## RECORDS FOR THIS TASK
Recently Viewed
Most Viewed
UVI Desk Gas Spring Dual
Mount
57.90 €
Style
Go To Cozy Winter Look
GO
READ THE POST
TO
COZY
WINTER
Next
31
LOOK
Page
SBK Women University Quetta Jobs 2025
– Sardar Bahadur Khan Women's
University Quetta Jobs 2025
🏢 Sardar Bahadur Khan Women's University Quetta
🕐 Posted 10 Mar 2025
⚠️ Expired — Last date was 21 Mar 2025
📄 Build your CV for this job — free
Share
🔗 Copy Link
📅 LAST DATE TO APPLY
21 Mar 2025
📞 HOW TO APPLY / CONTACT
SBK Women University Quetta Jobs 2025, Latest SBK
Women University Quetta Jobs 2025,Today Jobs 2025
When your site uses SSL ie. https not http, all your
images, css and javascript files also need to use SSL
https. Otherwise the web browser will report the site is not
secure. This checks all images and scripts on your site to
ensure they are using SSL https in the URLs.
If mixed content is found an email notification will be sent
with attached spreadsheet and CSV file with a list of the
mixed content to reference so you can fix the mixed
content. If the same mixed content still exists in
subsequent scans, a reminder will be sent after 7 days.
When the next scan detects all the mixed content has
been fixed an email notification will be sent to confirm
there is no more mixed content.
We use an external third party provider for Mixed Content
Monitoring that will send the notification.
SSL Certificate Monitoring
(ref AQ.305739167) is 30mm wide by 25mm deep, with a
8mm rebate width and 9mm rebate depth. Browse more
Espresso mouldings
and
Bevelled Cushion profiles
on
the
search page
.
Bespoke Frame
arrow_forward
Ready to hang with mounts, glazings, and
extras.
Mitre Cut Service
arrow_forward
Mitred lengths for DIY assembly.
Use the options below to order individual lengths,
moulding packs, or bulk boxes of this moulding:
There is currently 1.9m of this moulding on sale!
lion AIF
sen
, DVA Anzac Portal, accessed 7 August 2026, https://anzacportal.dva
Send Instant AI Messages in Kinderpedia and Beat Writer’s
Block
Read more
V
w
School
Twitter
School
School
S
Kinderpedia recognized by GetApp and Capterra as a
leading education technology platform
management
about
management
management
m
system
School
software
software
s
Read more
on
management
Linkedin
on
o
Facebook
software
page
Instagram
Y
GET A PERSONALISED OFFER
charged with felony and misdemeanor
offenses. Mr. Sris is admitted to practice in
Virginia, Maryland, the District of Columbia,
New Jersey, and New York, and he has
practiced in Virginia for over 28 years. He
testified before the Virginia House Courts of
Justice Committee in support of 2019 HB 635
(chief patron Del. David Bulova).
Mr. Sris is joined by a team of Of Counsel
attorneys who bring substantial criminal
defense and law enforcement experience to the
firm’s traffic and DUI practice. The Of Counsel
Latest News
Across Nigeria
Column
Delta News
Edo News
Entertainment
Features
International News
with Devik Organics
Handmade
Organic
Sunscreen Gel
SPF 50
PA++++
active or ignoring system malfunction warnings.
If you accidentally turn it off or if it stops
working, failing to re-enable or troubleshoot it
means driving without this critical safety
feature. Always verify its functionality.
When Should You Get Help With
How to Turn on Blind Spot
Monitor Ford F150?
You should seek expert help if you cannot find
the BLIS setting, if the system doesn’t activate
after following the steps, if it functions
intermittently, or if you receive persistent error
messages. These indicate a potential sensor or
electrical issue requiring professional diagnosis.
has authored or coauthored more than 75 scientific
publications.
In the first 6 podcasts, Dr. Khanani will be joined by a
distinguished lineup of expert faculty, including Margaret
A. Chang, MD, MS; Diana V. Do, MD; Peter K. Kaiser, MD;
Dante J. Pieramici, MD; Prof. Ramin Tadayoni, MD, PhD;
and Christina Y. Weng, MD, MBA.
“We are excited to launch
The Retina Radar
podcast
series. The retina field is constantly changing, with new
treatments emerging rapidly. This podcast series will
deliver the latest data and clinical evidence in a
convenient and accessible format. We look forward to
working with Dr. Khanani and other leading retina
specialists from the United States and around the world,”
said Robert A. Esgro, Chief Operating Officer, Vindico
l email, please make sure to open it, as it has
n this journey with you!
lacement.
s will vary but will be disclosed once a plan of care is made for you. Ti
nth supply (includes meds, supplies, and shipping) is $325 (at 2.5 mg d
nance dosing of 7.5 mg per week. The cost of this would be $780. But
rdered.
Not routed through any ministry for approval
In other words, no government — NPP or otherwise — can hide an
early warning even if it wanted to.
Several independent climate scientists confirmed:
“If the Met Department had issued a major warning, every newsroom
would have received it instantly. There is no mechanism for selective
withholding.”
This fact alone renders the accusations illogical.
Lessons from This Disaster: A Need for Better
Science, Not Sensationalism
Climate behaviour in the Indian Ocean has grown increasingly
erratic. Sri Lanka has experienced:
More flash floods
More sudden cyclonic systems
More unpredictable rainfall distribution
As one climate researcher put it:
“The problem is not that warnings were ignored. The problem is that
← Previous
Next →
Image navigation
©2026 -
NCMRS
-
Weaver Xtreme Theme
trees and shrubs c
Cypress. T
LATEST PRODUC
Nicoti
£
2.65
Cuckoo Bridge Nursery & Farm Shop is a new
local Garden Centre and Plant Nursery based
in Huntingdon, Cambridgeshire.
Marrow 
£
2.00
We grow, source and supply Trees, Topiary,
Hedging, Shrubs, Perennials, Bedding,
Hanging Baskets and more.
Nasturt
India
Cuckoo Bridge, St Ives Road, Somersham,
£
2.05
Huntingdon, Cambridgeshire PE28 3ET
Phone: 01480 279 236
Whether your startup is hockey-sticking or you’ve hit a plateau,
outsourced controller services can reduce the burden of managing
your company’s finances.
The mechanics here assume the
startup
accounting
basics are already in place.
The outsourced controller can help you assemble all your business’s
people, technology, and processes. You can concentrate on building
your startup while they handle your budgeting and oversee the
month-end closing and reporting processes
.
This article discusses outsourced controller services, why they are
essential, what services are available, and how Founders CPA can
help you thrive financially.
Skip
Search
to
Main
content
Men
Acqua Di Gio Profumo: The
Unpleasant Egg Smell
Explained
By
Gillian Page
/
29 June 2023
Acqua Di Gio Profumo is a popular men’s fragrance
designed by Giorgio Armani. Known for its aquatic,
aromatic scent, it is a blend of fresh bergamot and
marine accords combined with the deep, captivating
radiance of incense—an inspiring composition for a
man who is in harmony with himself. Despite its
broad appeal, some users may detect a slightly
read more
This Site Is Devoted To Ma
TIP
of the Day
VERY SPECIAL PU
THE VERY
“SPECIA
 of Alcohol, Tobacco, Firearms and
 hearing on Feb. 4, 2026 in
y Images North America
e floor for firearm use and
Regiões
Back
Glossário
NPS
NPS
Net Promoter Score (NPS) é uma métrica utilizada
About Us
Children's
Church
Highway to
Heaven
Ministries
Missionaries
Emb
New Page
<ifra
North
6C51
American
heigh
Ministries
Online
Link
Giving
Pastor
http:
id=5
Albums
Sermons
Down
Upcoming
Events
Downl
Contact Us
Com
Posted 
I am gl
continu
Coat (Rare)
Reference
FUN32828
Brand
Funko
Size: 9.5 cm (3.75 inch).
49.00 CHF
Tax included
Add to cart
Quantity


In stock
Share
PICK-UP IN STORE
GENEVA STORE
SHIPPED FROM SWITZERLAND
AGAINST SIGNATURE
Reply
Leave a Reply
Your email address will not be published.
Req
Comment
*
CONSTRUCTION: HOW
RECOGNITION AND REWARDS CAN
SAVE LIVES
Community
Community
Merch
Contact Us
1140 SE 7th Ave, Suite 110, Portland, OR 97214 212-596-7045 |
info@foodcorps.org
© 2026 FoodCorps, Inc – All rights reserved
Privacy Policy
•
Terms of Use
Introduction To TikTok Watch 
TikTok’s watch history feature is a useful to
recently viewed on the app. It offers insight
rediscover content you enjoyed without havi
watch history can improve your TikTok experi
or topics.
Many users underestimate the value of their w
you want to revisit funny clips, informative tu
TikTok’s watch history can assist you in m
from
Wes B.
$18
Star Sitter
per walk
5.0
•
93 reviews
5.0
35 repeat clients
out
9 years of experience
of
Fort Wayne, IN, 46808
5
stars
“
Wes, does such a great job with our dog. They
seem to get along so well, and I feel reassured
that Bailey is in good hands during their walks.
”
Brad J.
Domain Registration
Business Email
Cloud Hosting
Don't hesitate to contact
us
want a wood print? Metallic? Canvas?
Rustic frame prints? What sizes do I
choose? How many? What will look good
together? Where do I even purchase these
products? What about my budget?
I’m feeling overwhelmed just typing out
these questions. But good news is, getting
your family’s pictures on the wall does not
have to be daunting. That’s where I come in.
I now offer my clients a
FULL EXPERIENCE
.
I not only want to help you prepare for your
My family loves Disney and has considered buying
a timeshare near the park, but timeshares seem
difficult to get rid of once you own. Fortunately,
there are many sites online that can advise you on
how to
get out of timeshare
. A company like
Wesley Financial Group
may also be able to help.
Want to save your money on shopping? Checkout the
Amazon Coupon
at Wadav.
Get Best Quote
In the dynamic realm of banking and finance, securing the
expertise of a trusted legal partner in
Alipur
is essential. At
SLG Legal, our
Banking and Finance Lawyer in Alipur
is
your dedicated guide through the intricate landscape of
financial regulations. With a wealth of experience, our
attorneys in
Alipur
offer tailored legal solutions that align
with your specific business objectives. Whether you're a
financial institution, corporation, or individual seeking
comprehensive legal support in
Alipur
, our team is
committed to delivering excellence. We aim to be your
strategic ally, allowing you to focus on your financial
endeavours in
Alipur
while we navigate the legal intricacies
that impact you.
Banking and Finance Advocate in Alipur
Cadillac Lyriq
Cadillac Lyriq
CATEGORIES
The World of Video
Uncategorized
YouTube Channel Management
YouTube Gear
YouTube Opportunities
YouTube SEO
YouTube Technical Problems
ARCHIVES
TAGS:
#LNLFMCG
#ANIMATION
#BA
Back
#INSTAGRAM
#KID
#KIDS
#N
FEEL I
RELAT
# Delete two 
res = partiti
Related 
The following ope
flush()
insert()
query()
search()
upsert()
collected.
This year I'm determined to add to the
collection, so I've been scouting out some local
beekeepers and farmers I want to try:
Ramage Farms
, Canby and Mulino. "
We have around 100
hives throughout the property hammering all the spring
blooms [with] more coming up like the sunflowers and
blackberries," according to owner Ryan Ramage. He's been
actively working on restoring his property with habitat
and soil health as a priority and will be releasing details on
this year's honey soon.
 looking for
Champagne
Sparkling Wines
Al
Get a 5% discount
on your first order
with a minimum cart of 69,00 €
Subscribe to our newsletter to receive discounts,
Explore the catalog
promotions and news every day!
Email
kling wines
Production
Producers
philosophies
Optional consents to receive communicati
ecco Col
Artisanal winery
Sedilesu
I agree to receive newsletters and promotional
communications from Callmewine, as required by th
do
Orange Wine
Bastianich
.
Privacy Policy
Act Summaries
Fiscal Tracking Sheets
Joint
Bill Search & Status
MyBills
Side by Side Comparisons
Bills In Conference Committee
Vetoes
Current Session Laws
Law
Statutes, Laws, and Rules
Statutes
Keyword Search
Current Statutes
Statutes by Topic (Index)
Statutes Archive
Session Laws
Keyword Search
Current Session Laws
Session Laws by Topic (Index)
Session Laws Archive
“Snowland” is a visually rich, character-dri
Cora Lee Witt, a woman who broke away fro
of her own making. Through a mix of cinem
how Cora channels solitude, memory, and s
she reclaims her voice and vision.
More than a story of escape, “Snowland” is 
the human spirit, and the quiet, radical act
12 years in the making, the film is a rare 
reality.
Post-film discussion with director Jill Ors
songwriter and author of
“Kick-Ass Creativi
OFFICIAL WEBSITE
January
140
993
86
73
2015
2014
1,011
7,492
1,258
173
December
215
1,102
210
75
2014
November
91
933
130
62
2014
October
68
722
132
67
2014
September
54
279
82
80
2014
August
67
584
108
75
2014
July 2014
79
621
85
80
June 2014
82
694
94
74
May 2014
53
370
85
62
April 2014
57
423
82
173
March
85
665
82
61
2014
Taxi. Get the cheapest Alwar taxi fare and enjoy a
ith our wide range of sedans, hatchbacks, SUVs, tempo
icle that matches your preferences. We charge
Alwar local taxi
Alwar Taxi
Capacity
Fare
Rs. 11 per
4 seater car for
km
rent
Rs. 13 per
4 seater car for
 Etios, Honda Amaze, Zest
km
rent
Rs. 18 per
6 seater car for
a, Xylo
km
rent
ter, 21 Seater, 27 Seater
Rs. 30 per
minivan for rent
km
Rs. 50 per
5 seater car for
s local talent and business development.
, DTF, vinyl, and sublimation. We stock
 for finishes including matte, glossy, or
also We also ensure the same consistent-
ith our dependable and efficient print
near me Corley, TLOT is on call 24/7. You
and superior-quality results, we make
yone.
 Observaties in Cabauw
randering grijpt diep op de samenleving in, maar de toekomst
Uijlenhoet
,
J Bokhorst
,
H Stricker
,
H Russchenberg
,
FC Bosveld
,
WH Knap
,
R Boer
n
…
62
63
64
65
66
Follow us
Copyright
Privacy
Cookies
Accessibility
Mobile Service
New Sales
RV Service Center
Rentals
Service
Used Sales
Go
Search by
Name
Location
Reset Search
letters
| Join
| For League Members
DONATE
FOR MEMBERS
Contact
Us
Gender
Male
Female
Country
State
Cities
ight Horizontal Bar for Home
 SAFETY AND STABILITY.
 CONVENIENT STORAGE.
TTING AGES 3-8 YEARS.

## WHAT TO WORK ON
In the listing above, start at the line with "means driving without this critical safety", go on through the line with "s will vary", and copy each of those lines exactly; leave out all the rest.

## ANSWER SPACE
means driving without this critical safety
feature. Always verify its functionality.
When Should You Get Help With
How to Turn on Blind Spot
Monitor Ford F150?
You should seek expert help if you cannot find
the BLIS setting, if the system doesn’t activate
after following the steps, if it functions
intermittently, or if you receive persistent error
messages. These indicate a potential sensor or
electrical issue requiring professional diagnosis.
has authored or coauthored more than 75 scientific
publications.
In the first 6 podcasts, Dr. Khanani will be joined by a
distinguished lineup of expert faculty, including Margaret
A. Chang, MD, MS; Diana V. Do, MD; Peter K. Kaiser, MD;
Dante J. Pieramici, MD; Prof. Ramin Tadayoni, MD, PhD;
and Christina Y. Weng, MD, MBA.
“We are excited to launch
The Retina Radar
podcast
series. The retina field is constantly changing, with new
treatments emerging rapidly. This podcast series will
deliver the latest data and clinical evidence in a
convenient and accessible format. We look forward to
working with Dr. Khanani and other leading retina
specialists from the United States and around the world,”
said Robert A. Esgro, Chief Operating Officer, Vindico
l email, please make sure to open it, as it has
n this journey with you!
lacement.
s will vary but will be disclosed once a plan of care is made for you. Ti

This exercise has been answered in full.